Concernant le lymphome folliculaire, même si les résultats restent préliminaires, les taux de RC et de durée de réponse sont prometteurs. L’autorisation de cohorte obtenue par Kymriah permet d’envisager un prochain accès à cette stratégie, chez les patients en rechute. Enfin, si jusqu’à présent les CAR-T cells étaient réservées aux patients de moins de 25 ans atteints de leucémie aiguë lymphoblastique en rechute ou réfractaire, les résultats positifs de Tecartus ont été confirmés chez les plus de 25 ans, avec 71 % de RC et 18 mois de médiane de survie.

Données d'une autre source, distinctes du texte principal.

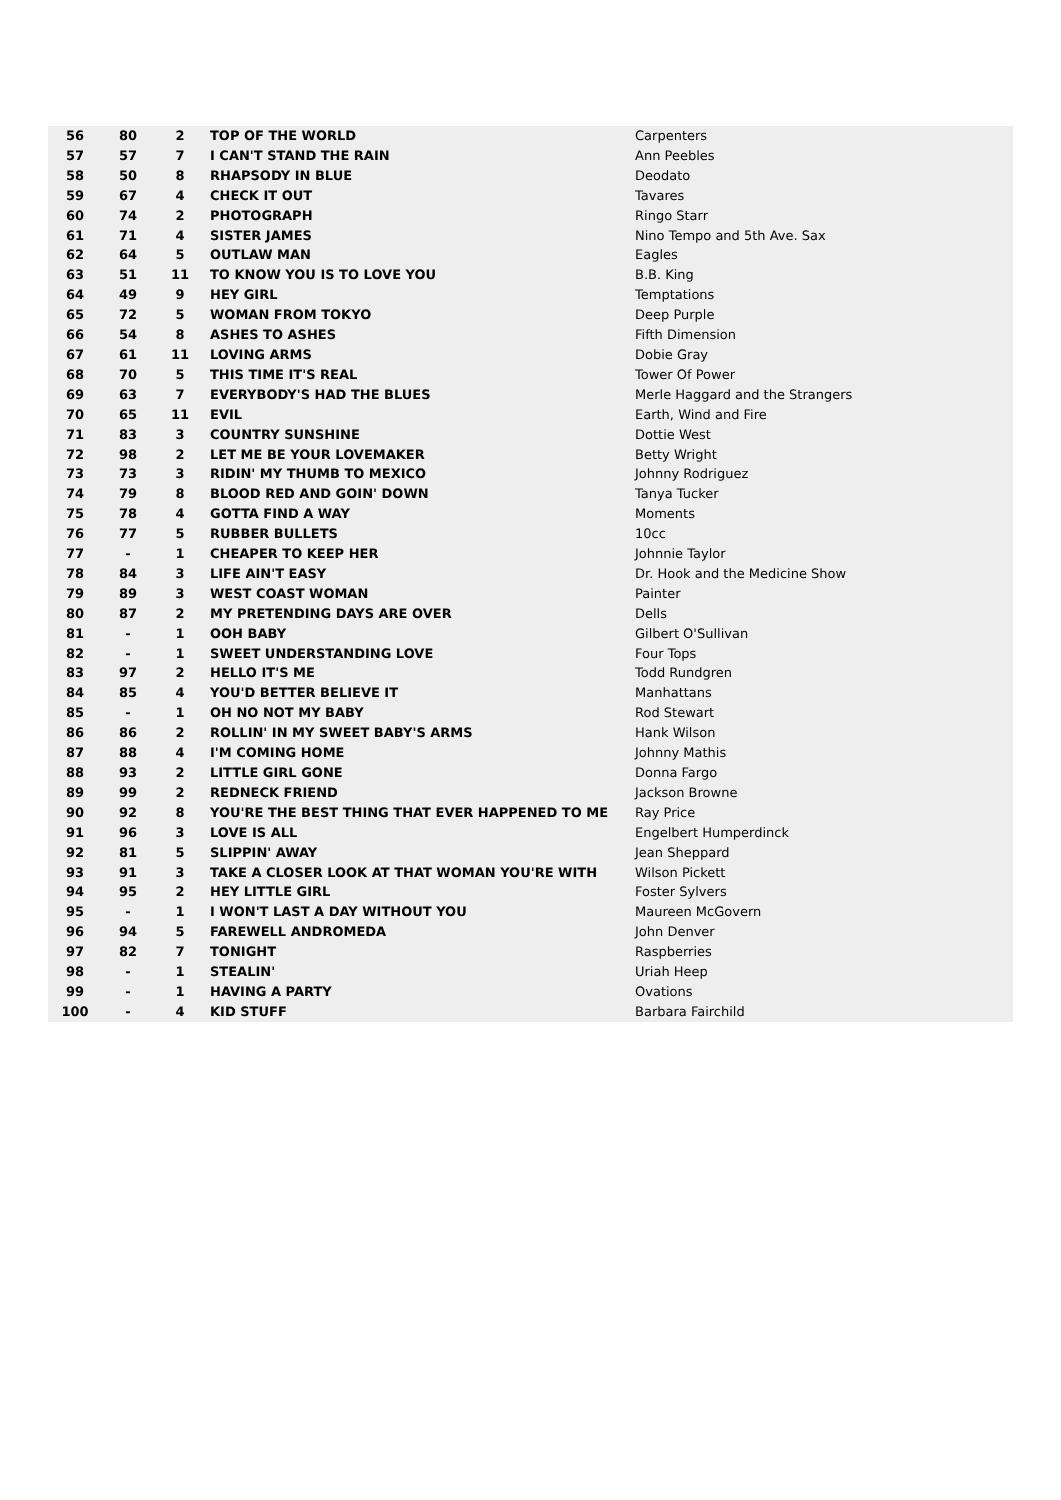| 56 | 80 | 2 | TOP OF THE WORLD | Carpenters |
| 57 | 57 | 7 | I CAN'T STAND THE RAIN | Ann Peebles |
| 58 | 50 | 8 | RHAPSODY IN BLUE | Deodato |
| 59 | 67 | 4 | CHECK IT OUT | Tavares |
| 60 | 74 | 2 | PHOTOGRAPH | Ringo Starr |
| 61 | 71 | 4 | SISTER JAMES | Nino Tempo and 5th Ave. Sax |
| 62 | 64 | 5 | OUTLAW MAN | Eagles |
| 63 | 51 | 11 | TO KNOW YOU IS TO LOVE YOU | B.B. King |
| 64 | 49 | 9 | HEY GIRL | Temptations |
| 65 | 72 | 5 | WOMAN FROM TOKYO | Deep Purple |
| 66 | 54 | 8 | ASHES TO ASHES | Fifth Dimension |
| 67 | 61 | 11 | LOVING ARMS | Dobie Gray |
| 68 | 70 | 5 | THIS TIME IT'S REAL | Tower Of Power |
| 69 | 63 | 7 | EVERYBODY'S HAD THE BLUES | Merle Haggard and the Strangers |
| 70 | 65 | 11 | EVIL | Earth, Wind and Fire |
| 71 | 83 | 3 | COUNTRY SUNSHINE | Dottie West |
| 72 | 98 | 2 | LET ME BE YOUR LOVEMAKER | Betty Wright |
| 73 | 73 | 3 | RIDIN' MY THUMB TO MEXICO | Johnny Rodriguez |
| 74 | 79 | 8 | BLOOD RED AND GOIN' DOWN | Tanya Tucker |
| 75 | 78 | 4 | GOTTA FIND A WAY | Moments |
| 76 | 77 | 5 | RUBBER BULLETS | 10cc |
| 77 | - | 1 | CHEAPER TO KEEP HER | Johnnie Taylor |
| 78 | 84 | 3 | LIFE AIN'T EASY | Dr. Hook and the Medicine Show |
| 79 | 89 | 3 | WEST COAST WOMAN | Painter |
| 80 | 87 | 2 | MY PRETENDING DAYS ARE OVER | Dells |
| 81 | - | 1 | OOH BABY | Gilbert O'Sullivan |
| 82 | - | 1 | SWEET UNDERSTANDING LOVE | Four Tops |
| 83 | 97 | 2 | HELLO IT'S ME | Todd Rundgren |
| 84 | 85 | 4 | YOU'D BETTER BELIEVE IT | Manhattans |
| 85 | - | 1 | OH NO NOT MY BABY | Rod Stewart |
| 86 | 86 | 2 | ROLLIN' IN MY SWEET BABY'S ARMS | Hank Wilson |
| 87 | 88 | 4 | I'M COMING HOME | Johnny Mathis |
| 88 | 93 | 2 | LITTLE GIRL GONE | Donna Fargo |
| 89 | 99 | 2 | REDNECK FRIEND | Jackson Browne |
| 90 | 92 | 8 | YOU'RE THE BEST THING THAT EVER HAPPENED TO ME | Ray Price |
| 91 | 96 | 3 | LOVE IS ALL | Engelbert Humperdinck |
| 92 | 81 | 5 | SLIPPIN' AWAY | Jean Sheppard |
| 93 | 91 | 3 | TAKE A CLOSER LOOK AT THAT WOMAN YOU'RE WITH | Wilson Pickett |
| 94 | 95 | 2 | HEY LITTLE GIRL | Foster Sylvers |
| 95 | - | 1 | I WON'T LAST A DAY WITHOUT YOU | Maureen McGovern |
| 96 | 94 | 5 | FAREWELL ANDROMEDA | John Denver |
| 97 | 82 | 7 | TONIGHT | Raspberries |
| 98 | - | 1 | STEALIN' | Uriah Heep |
| 99 | - | 1 | HAVING A PARTY | Ovations |
| 100 | - | 4 | KID STUFF | Barbara Fairchild |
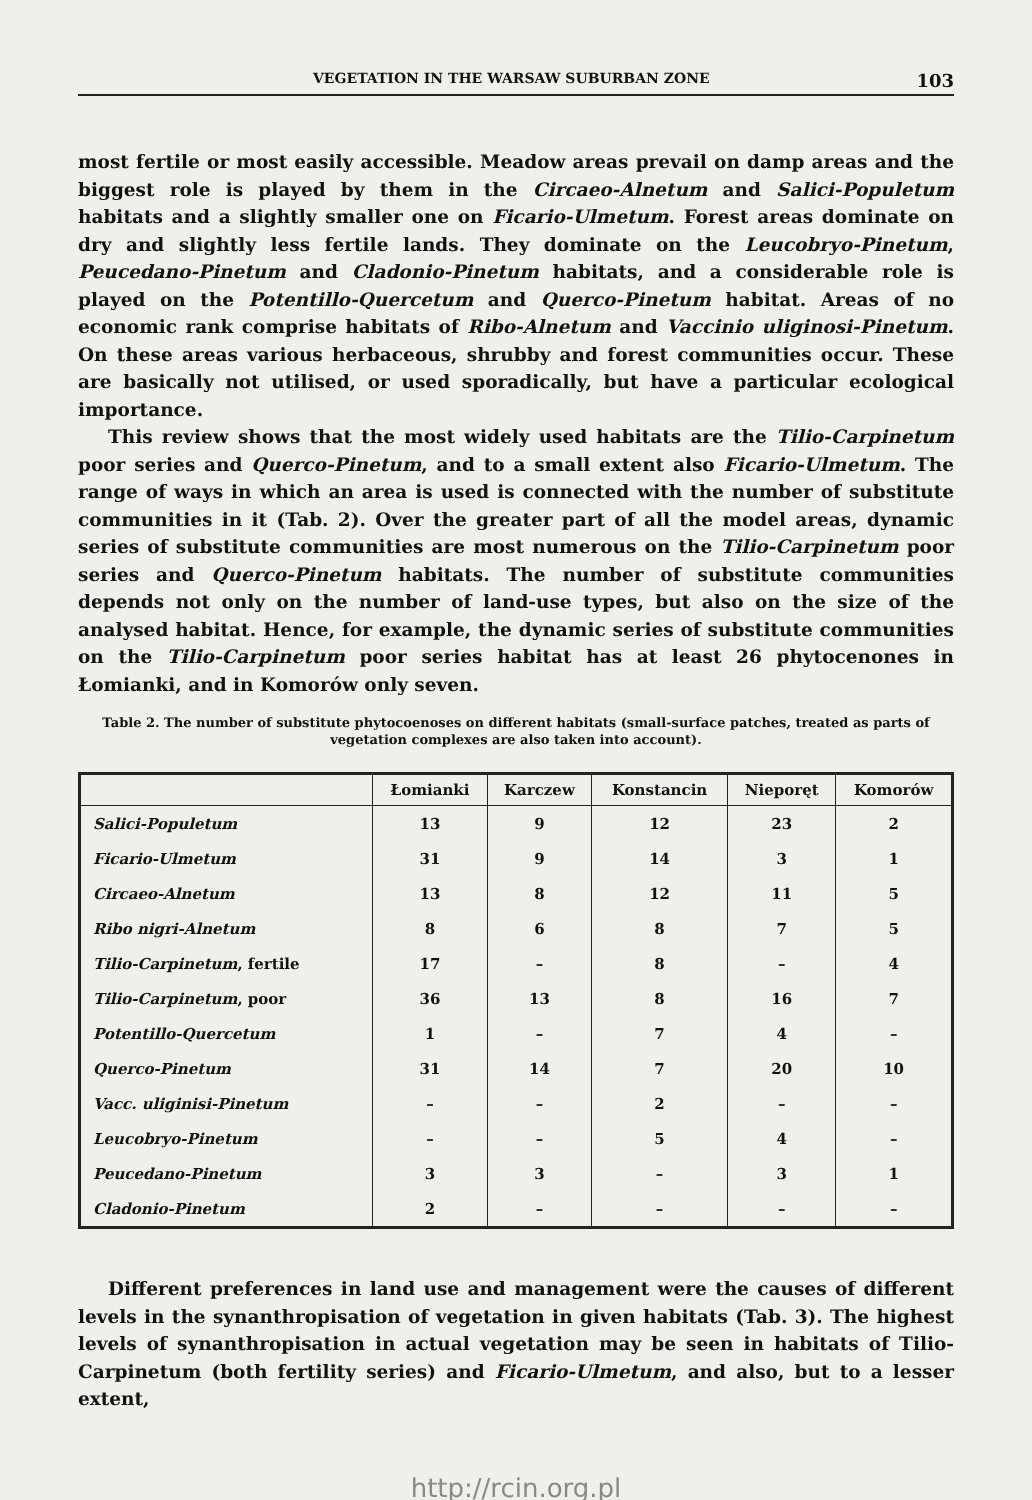VEGETATION IN THE WARSAW SUBURBAN ZONE 103
most fertile or most easily accessible. Meadow areas prevail on damp areas and the biggest role is played by them in the Circaeo-Alnetum and Salici-Populetum habitats and a slightly smaller one on Ficario-Ulmetum. Forest areas dominate on dry and slightly less fertile lands. They dominate on the Leucobryo-Pinetum, Peucedano-Pinetum and Cladonio-Pinetum habitats, and a considerable role is played on the Potentillo-Quercetum and Querco-Pinetum habitat. Areas of no economic rank comprise habitats of Ribo-Alnetum and Vaccinio uliginosi-Pinetum. On these areas various herbaceous, shrubby and forest communities occur. These are basically not utilised, or used sporadically, but have a particular ecological importance.
This review shows that the most widely used habitats are the Tilio-Carpinetum poor series and Querco-Pinetum, and to a small extent also Ficario-Ulmetum. The range of ways in which an area is used is connected with the number of substitute communities in it (Tab. 2). Over the greater part of all the model areas, dynamic series of substitute communities are most numerous on the Tilio-Carpinetum poor series and Querco-Pinetum habitats. The number of substitute communities depends not only on the number of land-use types, but also on the size of the analysed habitat. Hence, for example, the dynamic series of substitute communities on the Tilio-Carpinetum poor series habitat has at least 26 phytocenones in Łomianki, and in Komorów only seven.
Table 2. The number of substitute phytocoenoses on different habitats (small-surface patches, treated as parts of vegetation complexes are also taken into account).
| | Łomianki | Karczew | Konstancin | Nieporęt | Komorów |
| --- | --- | --- | --- | --- | --- |
| Salici-Populetum | 13 | 9 | 12 | 23 | 2 |
| Ficario-Ulmetum | 31 | 9 | 14 | 3 | 1 |
| Circaeo-Alnetum | 13 | 8 | 12 | 11 | 5 |
| Ribo nigri-Alnetum | 8 | 6 | 8 | 7 | 5 |
| Tilio-Carpinetum , fertile | 17 | – | 8 | – | 4 |
| Tilio-Carpinetum , poor | 36 | 13 | 8 | 16 | 7 |
| Potentillo-Quercetum | 1 | – | 7 | 4 | – |
| Querco-Pinetum | 31 | 14 | 7 | 20 | 10 |
| Vacc. uliginisi-Pinetum | – | – | 2 | – | – |
| Leucobryo-Pinetum | – | – | 5 | 4 | – |
| Peucedano-Pinetum | 3 | 3 | – | 3 | 1 |
| Cladonio-Pinetum | 2 | – | – | – | – |
Different preferences in land use and management were the causes of different levels in the synanthropisation of vegetation in given habitats (Tab. 3). The highest levels of synanthropisation in actual vegetation may be seen in habitats of Tilio-Carpinetum (both fertility series) and Ficario-Ulmetum, and also, but to a lesser extent,
http://rcin.org.pl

Face à ce succès, l’heure est aujourd’hui à une meilleure compréhension des mécanismes de résistance et au développement d’alternatives moins pourvoyeuses de toxicité et plus accessibles que ces CAR-T cells autologues. Les voies explorées sont les CAR-T cells ciblant plusieurs antigènes tumoraux, les CAR-T cells allogéniques ou encore les CAR-NK cells.
Une autorisation requise
Par ailleurs, ces thérapies cellulaires nécessitent : des capacités de prélèvement et de conditionnement des cellules autologues, une pharmacie accréditée pour la délivrance de ces médicaments et un environnement médical spécifiquement dédié. De plus, chaque centre doit être autorisé à les utiliser par l’Agence régionale de santé et par l’industriel les commercialisant. Malgré ce lourd dispositif, aujourd’hui 32 centres répartis dans l’ensemble des régions françaises disposent de cette autorisation. On peut saluer nos institutions, tant locales (nos établissements) que nationales (Agence nationale de sécurité sanitaire et Haute Autorité de santé) d’avoir répondu au défi de la mise en œuvre rapide de ces traitements et à nos groupes coopérateurs de recherche clinique d’avoir uni leurs efforts pour la mise en place d’un registre nationale (DESCAR-T). Aujourd’hui, la France est un exemple pour nos collègues européens en termes d’accès aux CAR-T cells. C’est le pays européen avec le plus grand nombre de patients ayant bénéficié de ces traitements (près de 1000 fin septembre 2021).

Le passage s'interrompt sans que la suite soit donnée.